Problem:
Copy the data exactly from the line that contains "X014272Y011095D01*" through the line that contains "X017787Y010095D02*", keeping both end lines and leaving out everything else.

Dataset:
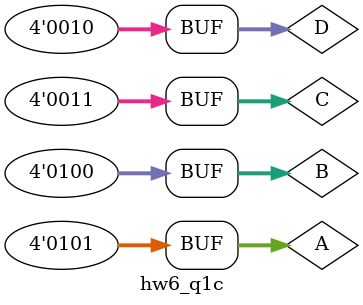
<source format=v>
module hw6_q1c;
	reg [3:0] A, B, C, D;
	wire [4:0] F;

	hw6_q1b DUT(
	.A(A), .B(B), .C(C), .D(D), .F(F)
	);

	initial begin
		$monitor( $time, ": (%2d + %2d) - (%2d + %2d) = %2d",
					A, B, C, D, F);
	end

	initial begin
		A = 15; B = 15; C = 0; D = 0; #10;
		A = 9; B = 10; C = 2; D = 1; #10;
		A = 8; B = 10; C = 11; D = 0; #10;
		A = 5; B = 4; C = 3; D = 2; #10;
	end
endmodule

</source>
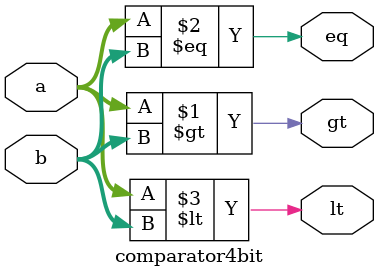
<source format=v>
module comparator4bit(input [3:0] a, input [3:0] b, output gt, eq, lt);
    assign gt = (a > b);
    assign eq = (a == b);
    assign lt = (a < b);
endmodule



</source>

==

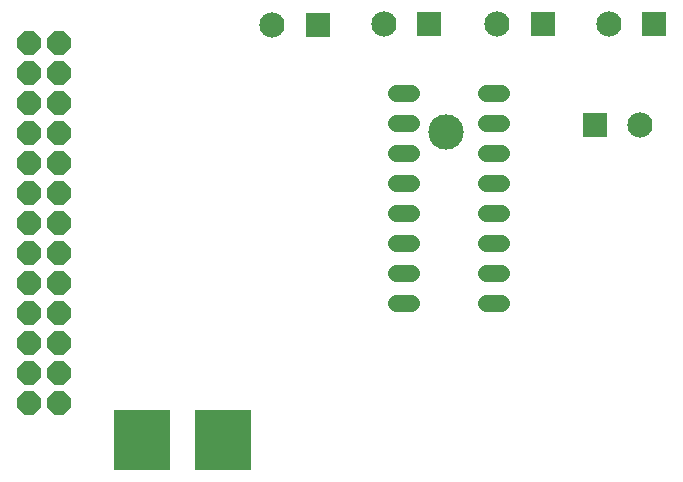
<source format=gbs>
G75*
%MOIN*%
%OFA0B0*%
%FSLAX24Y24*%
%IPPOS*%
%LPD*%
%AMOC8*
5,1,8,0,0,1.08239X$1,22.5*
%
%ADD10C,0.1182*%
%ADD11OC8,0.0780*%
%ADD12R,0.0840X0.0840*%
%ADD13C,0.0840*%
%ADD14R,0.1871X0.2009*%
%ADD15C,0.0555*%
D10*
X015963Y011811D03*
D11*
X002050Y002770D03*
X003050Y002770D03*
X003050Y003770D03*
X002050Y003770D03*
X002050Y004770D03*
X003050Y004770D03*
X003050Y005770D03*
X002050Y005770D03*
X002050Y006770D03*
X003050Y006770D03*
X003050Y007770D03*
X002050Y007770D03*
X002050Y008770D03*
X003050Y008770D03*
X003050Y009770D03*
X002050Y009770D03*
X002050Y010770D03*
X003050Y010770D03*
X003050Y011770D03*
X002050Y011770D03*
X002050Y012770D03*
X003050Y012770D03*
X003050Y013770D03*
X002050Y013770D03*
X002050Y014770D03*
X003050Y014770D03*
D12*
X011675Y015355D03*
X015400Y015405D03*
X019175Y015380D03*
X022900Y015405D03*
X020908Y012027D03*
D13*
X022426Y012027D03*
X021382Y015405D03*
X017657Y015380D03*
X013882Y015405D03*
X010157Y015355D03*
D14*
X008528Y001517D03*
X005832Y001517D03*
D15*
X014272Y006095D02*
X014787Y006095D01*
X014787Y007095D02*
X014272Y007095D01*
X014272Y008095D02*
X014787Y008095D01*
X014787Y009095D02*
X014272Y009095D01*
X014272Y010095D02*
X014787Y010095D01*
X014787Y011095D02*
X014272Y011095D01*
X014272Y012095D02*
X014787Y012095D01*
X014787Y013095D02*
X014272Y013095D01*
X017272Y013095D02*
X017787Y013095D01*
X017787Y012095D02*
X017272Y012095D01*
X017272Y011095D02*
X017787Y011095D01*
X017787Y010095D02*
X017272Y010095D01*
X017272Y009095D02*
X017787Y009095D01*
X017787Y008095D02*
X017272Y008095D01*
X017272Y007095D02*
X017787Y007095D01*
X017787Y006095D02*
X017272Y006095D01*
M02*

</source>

Final answer:
X014272Y011095D01*
X014272Y012095D02*
X014787Y012095D01*
X014787Y013095D02*
X014272Y013095D01*
X017272Y013095D02*
X017787Y013095D01*
X017787Y012095D02*
X017272Y012095D01*
X017272Y011095D02*
X017787Y011095D01*
X017787Y010095D02*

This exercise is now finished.